Not very cheery I know. (And to be fair, we have Rosemary Clooney's version of Jingle Bells on repeat around here, so those words ring in my head too.)
But here's a truth I can affirm. If God didn't promise to protect us from all the bad things that can happen, God does promise God's presence with us in those bad things. And where is that presence more prominently displayed than in the form of a baby? God in flesh. Eternity trapped in mortality. A wonder, indeed.
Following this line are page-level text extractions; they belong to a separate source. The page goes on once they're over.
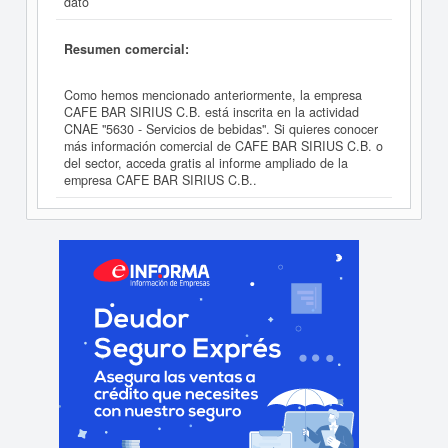
dato
Resumen comercial:
Como hemos mencionado anteriormente, la empresa
CAFE BAR SIRIUS C.B. está inscrita en la actividad
CNAE "5630 - Servicios de bebidas". Si quieres conocer
más información comercial de CAFE BAR SIRIUS C.B. o
del sector, acceda gratis al informe ampliado de la
empresa CAFE BAR SIRIUS C.B..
Welcome, all Wonders in one sight!
Eternity shut in a span.
Summer in winter, day in night,
Heaven in earth, and God in man.
Great little One! Whose all-embracing birth
Lifts earth to heaven, stoops heaven to earth.
(Richard Crashaw)
3 comments:
About 6 years ago, my "work BFF", another close friend of ours, and I "decided" (haha) that we'd all get pregnant at the same time and have out babies together.
Three years later, we did. Those babies were Cash, Andee, and Callie. Callie was born 9/10, Andee was 9/17, and Cash was 11/1.
When Cash was 9 months old, he was diagnosed with a Wilms tumor and a team at OU Children's Hospital removed a softball sized tumor and his left kidney. When pathology came back, they discovered that it wasn't a Wilms tumor, it was the Wilms tumor's very nasty cousin - the Rhabdoid tumor. A scan revealed metz on his lungs, in his abdominal cavity, and a quarter-sized tumor in his brain.
Cash had 3 (or 4?) surgeries in the next few months and a very aggressive and specialized chemo regimin. He died last March, when he was 16 1/2 months old.
I look at my own miracle baby and see her running around, jabbering and laughing and dancing, and I wish more than anything that Cash was there with her, screaming "NO!" and laughing at his own silliness or turning circles until he collapsed in a dizzy giggly puddle on the floor.
It's hard, Monte. I don't have any advice or wise words, but I do know how looking at your own healthy baby can make your heart leap for joy and break into a million pieces all at the same time.
Thanks, Jessica. That's exactly what it feels like.
yes, it's a very strange thing... I don't know that I've ever known sorrow or grief like I do right now for JJ and Erin and little Maya. I like what you had to say about God being present... it is so true.